Location
- Country: United States
- Location: Northwestern Arkansas, Northeastern Oklahoma

Physical characteristics
- • location: Washington County, Arkansas
- • coordinates: 35°56′26″N 94°26′22″W﻿ / ﻿35.94056°N 94.43944°W
- • location: Illinois River (Oklahoma)
- • coordinates: 35°51′03″N 94°54′50″W﻿ / ﻿35.85083°N 94.91389°W
- • elevation: 640 ft
- Basin size: 1,660 mi^{2} (4,300 km^{2})
- • location: Eldon
- • average: 329 cu ft/s (9.3 m^{3}/s)

= Baron Fork of the Illinois River =

The Baron Fork of the Illinois River is a tributary of the Illinois River in the U.S. states of Arkansas and Oklahoma. The stream is sometimes called Baron Fork River, Barren Fork Creek or simply Barren Fork.

==Etymology==
Official Oklahoma Department of Transportation (ODOT) highway signs call the stream Baron Fork. According to a 2009 article in the Tahlequah Daily Press, that designation is rather modern, coming into use during the 1970s. Older maps and documents refer to the stream as Barren Fork. Ed Fite, administrator of the Oklahoma Scenic Rivers Commission, is quoted as saying that Barren Fork is more accurate historically. Fite says that when explorers came up the Illinois River, they found the creek had no water and named it Barren Fork. Even the U. S. Geological Survey maps used the name Barren Fork until the 1970s, then changed to Baron Fork thereafter. The 2009 article points out that the book, "Oklahoma Place Names," listed a former community in Adair County had a post office from November 12, 1895 until December 31, 1942, named Barren Fork,"...from the Barren Fork tributary of the Illinois River."

==Course==
The stream rises south of Lincoln in Washington County, Arkansas and flows southwest past Dutch Mills passing under Arkansas Highway 59, then westerly into Adair County, Oklahoma passing under U.S. Route 59 near Baron and on into Cherokee County, Oklahoma. It empties into the main branch of the Illinois River near the community of Welling, Oklahoma, just upstream of Lake Tenkiller.

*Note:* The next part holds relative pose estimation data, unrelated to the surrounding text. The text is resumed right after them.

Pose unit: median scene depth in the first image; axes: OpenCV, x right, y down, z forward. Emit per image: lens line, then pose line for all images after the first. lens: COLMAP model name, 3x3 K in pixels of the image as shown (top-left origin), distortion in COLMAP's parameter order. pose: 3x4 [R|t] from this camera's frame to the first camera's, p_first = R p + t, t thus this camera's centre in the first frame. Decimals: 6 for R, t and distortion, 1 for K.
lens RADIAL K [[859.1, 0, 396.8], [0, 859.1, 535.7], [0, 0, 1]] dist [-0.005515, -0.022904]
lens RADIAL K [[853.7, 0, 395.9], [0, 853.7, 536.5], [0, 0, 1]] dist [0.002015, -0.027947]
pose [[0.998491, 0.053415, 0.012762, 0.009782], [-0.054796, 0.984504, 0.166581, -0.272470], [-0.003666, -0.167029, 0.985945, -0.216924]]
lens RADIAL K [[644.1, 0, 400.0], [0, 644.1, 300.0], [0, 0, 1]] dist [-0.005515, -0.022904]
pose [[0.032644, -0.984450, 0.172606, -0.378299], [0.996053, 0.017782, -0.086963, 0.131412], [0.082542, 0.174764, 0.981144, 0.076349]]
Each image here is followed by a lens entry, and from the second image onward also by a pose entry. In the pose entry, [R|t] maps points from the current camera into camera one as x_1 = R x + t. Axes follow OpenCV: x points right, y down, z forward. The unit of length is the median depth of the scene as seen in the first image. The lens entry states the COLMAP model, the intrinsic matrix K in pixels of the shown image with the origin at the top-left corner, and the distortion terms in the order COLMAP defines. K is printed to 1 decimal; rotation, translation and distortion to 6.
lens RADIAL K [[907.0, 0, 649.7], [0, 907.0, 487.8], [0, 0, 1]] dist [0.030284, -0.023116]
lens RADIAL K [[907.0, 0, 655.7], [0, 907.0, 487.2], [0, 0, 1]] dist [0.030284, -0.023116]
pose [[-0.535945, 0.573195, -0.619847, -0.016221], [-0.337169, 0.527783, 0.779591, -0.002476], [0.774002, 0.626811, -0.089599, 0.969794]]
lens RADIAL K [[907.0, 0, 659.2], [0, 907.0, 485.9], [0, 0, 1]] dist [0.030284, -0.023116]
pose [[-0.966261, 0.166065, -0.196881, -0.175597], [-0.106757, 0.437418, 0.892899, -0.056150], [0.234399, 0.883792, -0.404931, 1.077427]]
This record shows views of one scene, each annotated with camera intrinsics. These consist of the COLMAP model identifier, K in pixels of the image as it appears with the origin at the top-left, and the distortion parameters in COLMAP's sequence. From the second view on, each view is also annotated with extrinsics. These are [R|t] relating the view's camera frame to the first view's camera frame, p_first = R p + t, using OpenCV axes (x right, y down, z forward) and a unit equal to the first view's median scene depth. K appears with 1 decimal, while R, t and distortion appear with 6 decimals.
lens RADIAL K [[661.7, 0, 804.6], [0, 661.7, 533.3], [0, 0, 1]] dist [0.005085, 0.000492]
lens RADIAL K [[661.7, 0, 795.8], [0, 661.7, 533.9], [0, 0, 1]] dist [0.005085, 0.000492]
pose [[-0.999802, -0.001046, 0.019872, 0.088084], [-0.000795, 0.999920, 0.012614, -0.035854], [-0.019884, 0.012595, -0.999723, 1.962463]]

The stream drains an area of 1660 sqmi in the two states and is said to be the largest contributor to Oklahoma's Lake Tenkiller. Its tributaries include Jordan Creek in Arkansas and Evansville Creek, Shell Branch, Peavine Creek, and Tyner Creek, all in Oklahoma.

Baron Fork was designated a Scenic River by the Oklahoma legislature in 1970, pursuant to the state's Scenic Rivers Act.

==Recreation==
Fishing is a popular sport along the Baron Fork. A news station once named the creek as "one of Oklahoma's 10 best streams." The item stated that the best access to the creek was in Cherokee County, Oklahoma. It cited smallmouth bass, black bass and sand bass fishing as being particularly good.